Juret P, Couette J E, Delozier T, Leplat G, Mandard A M, Vernhes J C
Lancet. 1978 Feb 25;1(8061):415-7. doi: 10.1016/s0140-6736(78)91204-7.
The sex of the first child of patients who underwent mastectomy for potentially curable breast cancer appeared to be a valuable prognostic factor: patients whose first child was a boy had a better outcome than those whose first child was a girl. The difference was statistically significant.

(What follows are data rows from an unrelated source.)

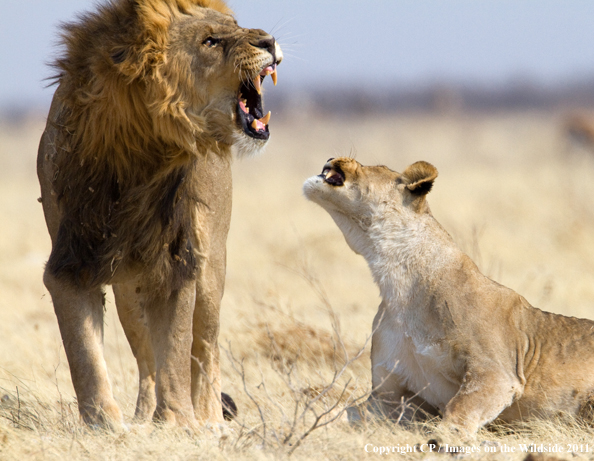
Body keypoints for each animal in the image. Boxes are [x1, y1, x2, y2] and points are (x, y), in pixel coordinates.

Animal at [38, 0, 280, 432]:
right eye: (210, 41)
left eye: (235, 25)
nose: (268, 41)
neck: (140, 157)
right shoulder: (71, 260)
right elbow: (84, 353)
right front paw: (104, 423)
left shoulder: (178, 260)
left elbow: (178, 349)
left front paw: (178, 422)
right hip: (128, 292)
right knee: (147, 359)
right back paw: (143, 415)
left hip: (211, 270)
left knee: (205, 348)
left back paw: (209, 419)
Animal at [302, 157, 592, 434]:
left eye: (377, 166)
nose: (332, 156)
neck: (399, 284)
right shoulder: (391, 396)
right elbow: (345, 413)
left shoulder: (497, 372)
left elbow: (461, 408)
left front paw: (443, 439)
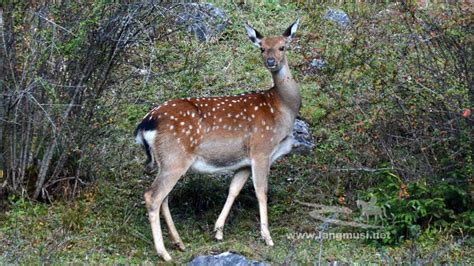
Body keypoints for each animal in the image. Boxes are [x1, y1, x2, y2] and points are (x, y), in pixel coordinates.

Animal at [134, 19, 300, 260]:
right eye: (262, 48)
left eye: (282, 47)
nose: (271, 62)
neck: (283, 109)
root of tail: (145, 124)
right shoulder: (261, 149)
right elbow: (261, 192)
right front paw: (267, 238)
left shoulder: (243, 161)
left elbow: (233, 190)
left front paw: (218, 231)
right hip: (175, 157)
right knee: (152, 196)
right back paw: (164, 253)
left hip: (166, 161)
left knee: (163, 197)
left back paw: (179, 243)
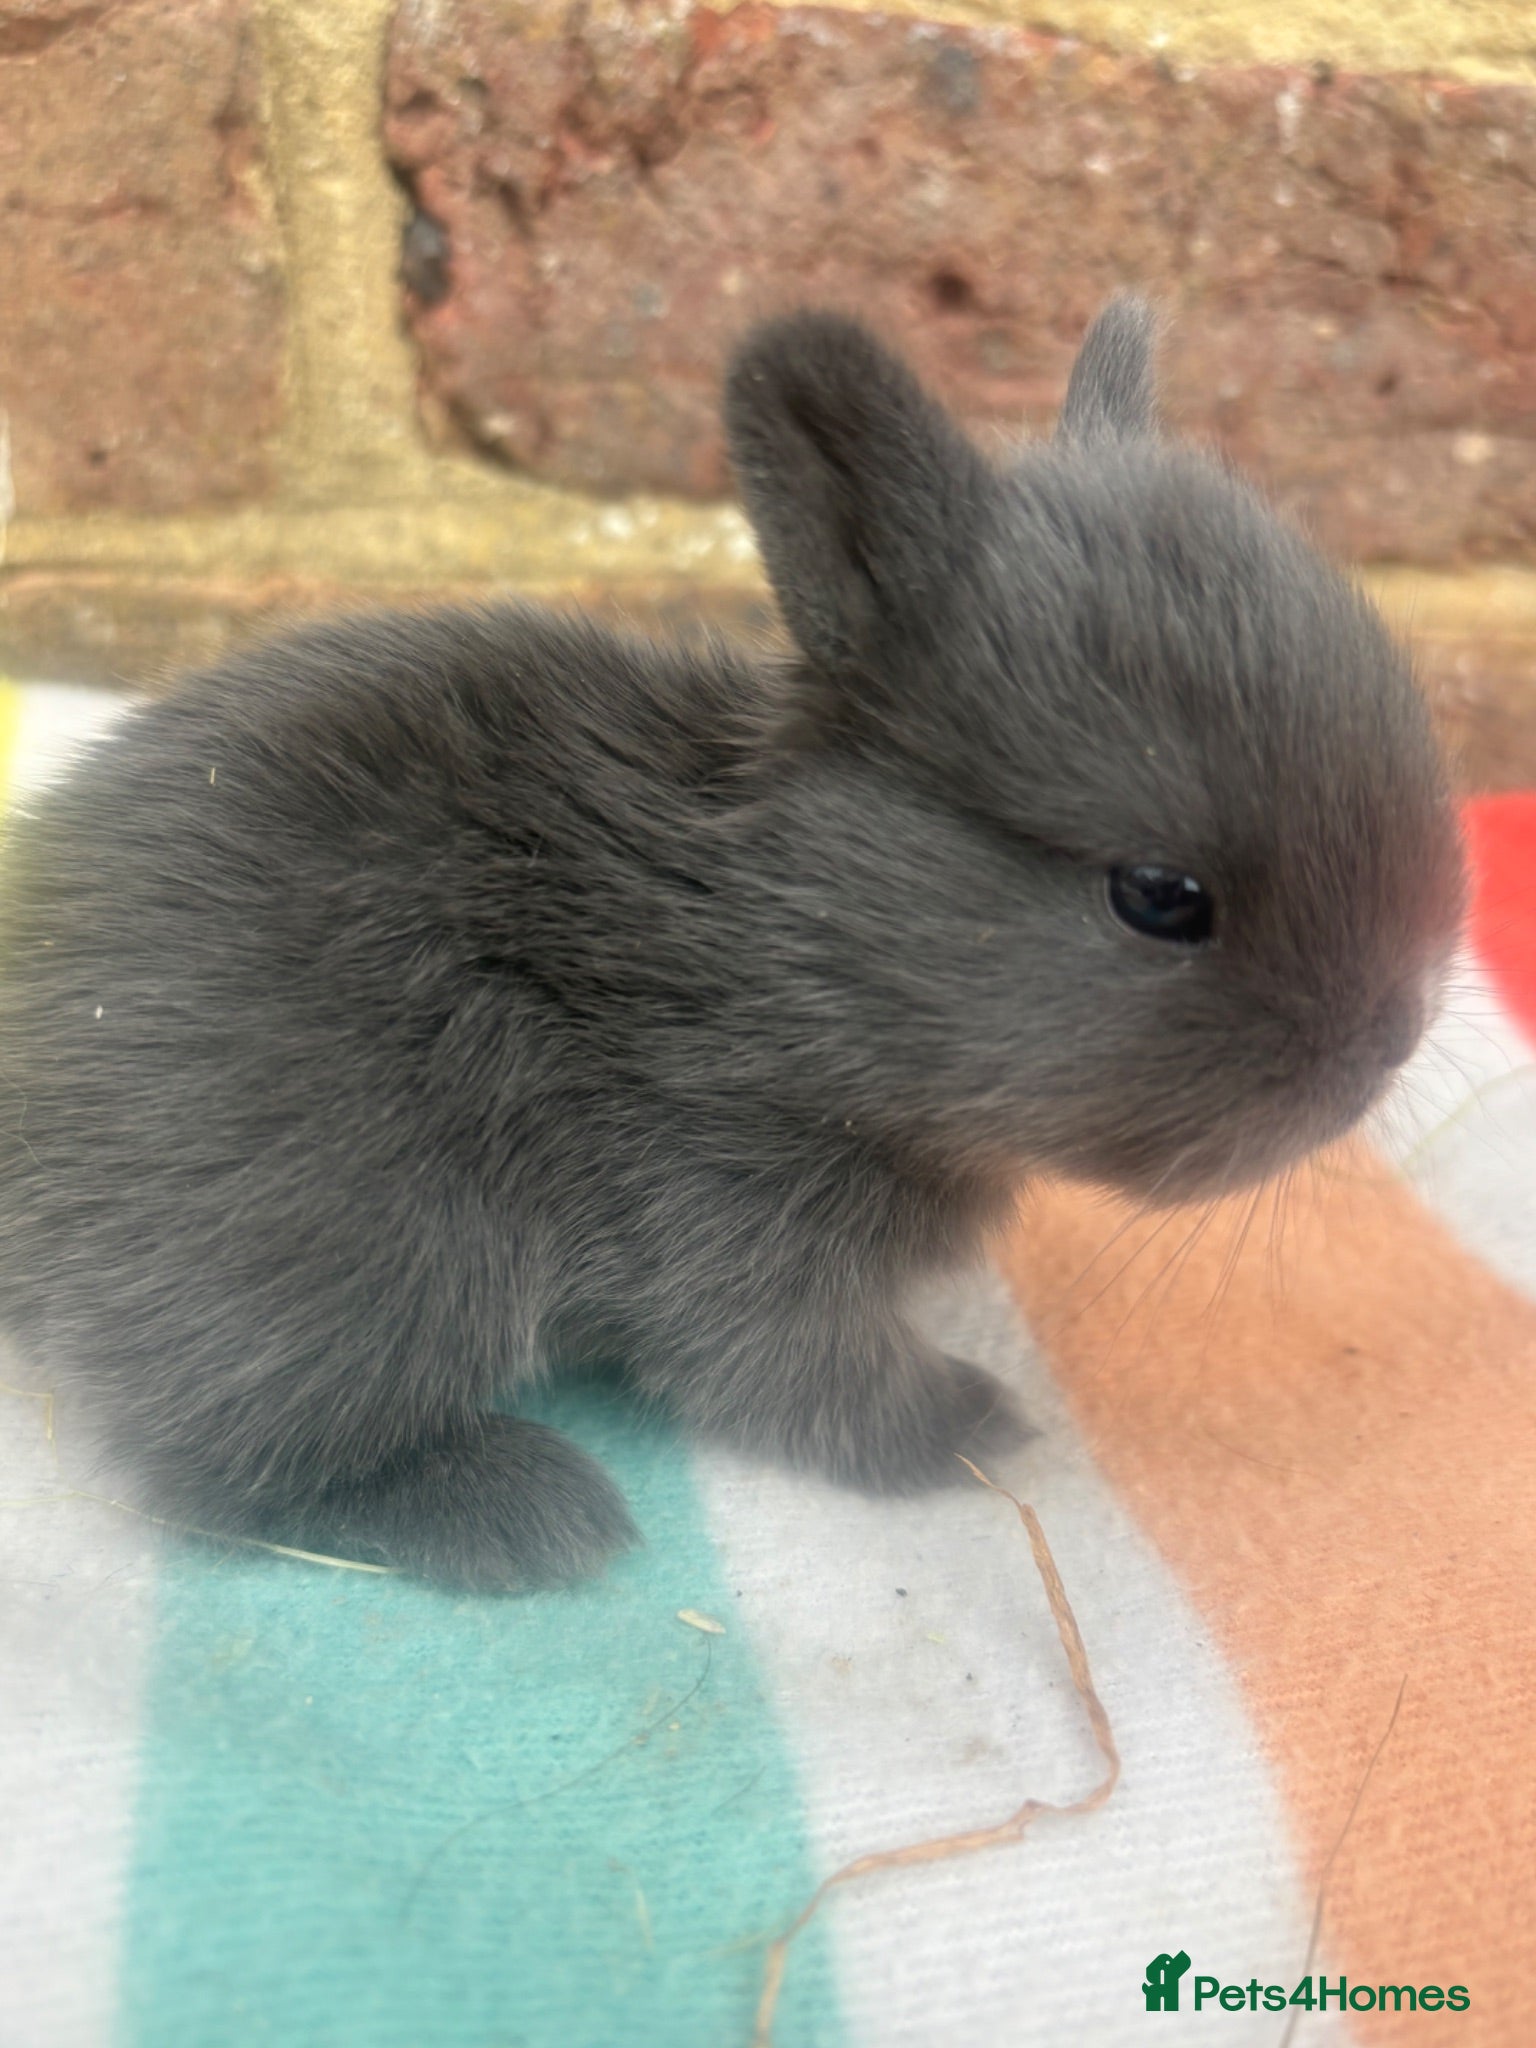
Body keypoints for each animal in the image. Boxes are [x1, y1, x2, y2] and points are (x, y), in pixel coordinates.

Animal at [0, 298, 1464, 1589]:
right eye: (1159, 895)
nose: (1391, 1039)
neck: (784, 957)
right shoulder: (724, 1216)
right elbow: (800, 1382)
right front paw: (976, 1422)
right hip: (379, 1256)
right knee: (226, 1467)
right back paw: (527, 1511)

This may have been because the male/female sex ratio among first children was significantly higher in those patients without node involvement than in those with node involvement. But the favourable effect of a male first birth was still seen when only patients with an equal degree of node involvement (greater than or equal to 4 nodes) were studied. The "protection" resulting from a male first-born could be the result of fetal testicular secretions. This protection did not apply to the risk of breast cancer--the male/female sex ratio of first children in our series was 1.08, a figure not statistically different from that of the overall French population (1.05).
头胎为男孩的患者比头胎为女孩的患者预后更好。这种差异具有统计学意义。这可能是因为无淋巴结受累患者的头胎男女比例显著高于有淋巴结受累患者。但在仅研究淋巴结受累程度相同(大于或等于4个淋巴结)的患者时,头胎为男性的有利影响仍然可见。头胎为男性所带来的“保护”可能是胎儿睾丸分泌的结果。这种保护不适用于患乳腺癌的风险——我们研究系列中的头胎男女比例为1.08,与法国总体人群的比例(1.05)在统计学上无差异。